Pick out every line in the items below that contains the word "left", and copy those lines. Case counts.

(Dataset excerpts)
====
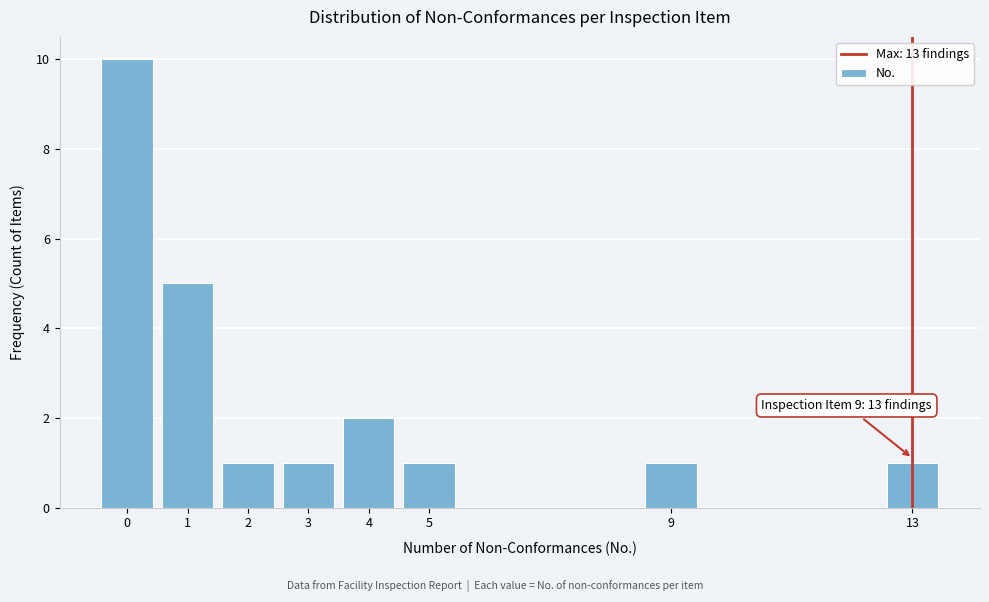

Which range on the x-axis has the tallest bar?

-0.5 to 0.5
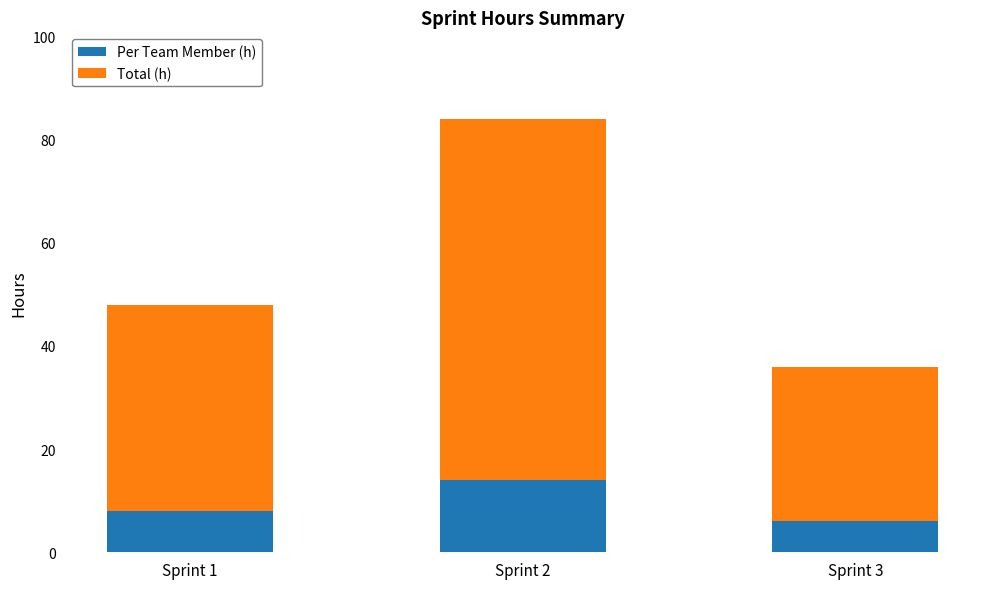

At which category is the sum across all series the highest?

Sprint 2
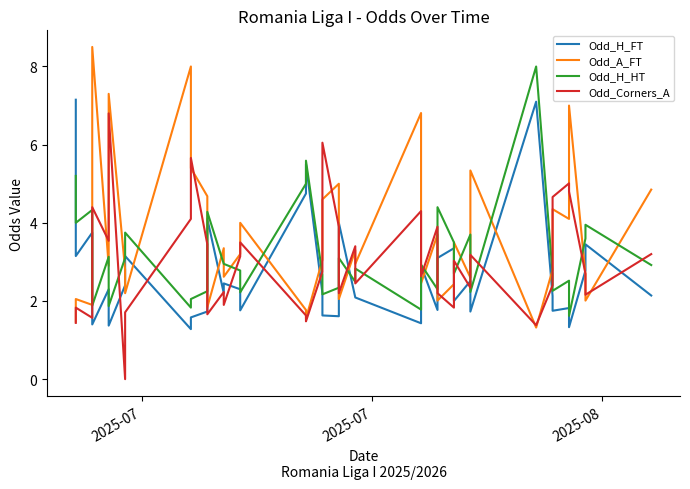

What is the label of the 2nd point from the left?

2025-07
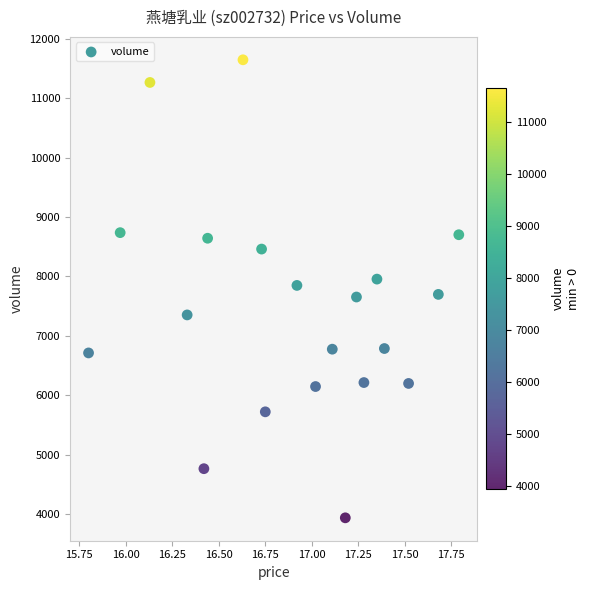

What is the range of Y values (max minus min)?

7700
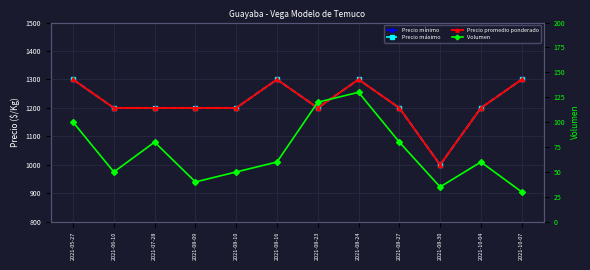

Reading left to right, extract all data points from this chart.

Precio mínimo: 2021-05-27=1300	2021-06-10=1200	2021-07-28=1200	2021-08-09=1200	2021-08-10=1200	2021-08-16=1300	2021-08-23=1200	2021-08-24=1300	2021-08-27=1200	2021-08-30=1000	2021-10-04=1200	2021-10-07=1300
Precio máximo: 2021-05-27=1300	2021-06-10=1200	2021-07-28=1200	2021-08-09=1200	2021-08-10=1200	2021-08-16=1300	2021-08-23=1200	2021-08-24=1300	2021-08-27=1200	2021-08-30=1000	2021-10-04=1200	2021-10-07=1300
Precio promedio ponderado: 2021-05-27=1300	2021-06-10=1200	2021-07-28=1200	2021-08-09=1200	2021-08-10=1200	2021-08-16=1300	2021-08-23=1200	2021-08-24=1300	2021-08-27=1200	2021-08-30=1000	2021-10-04=1200	2021-10-07=1300
Volumen: 2021-05-27=100	2021-06-10=50	2021-07-28=80	2021-08-09=40	2021-08-10=50	2021-08-16=60	2021-08-23=120	2021-08-24=130	2021-08-27=80	2021-08-30=35	2021-10-04=60	2021-10-07=30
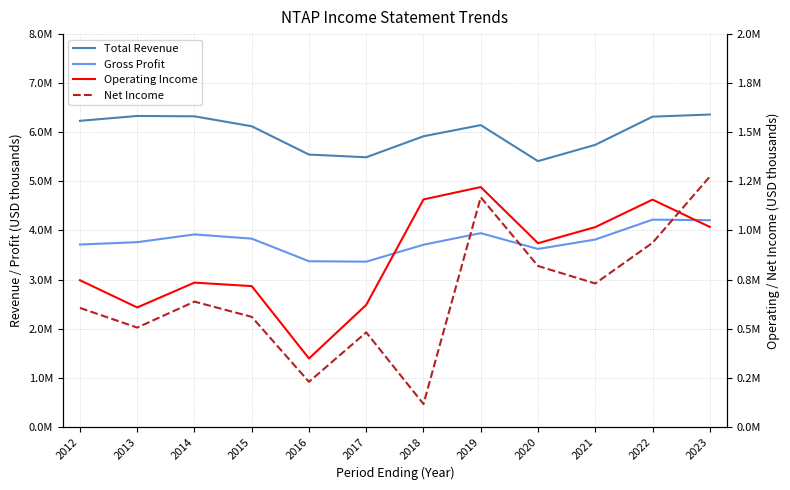

At which label does Net Income first exceed 637500?

2019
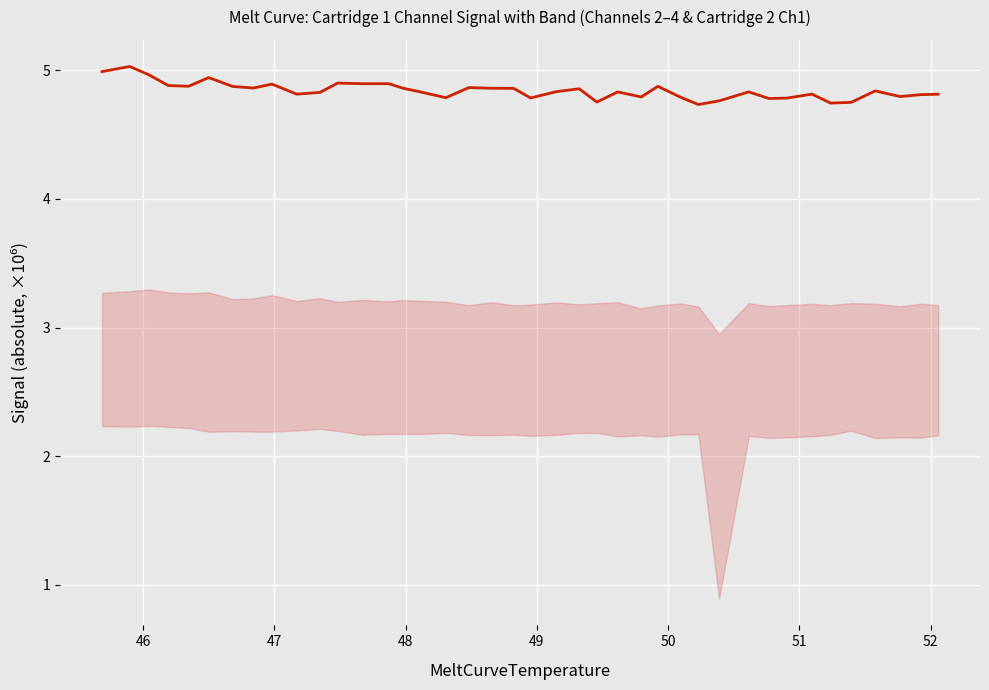

What is the maximum value shown in the chart?

5.0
====
* _FINISHED EXERCISE_
What is the label of the 2nd point from the left?
Reading left to right, extract all data points from this chart.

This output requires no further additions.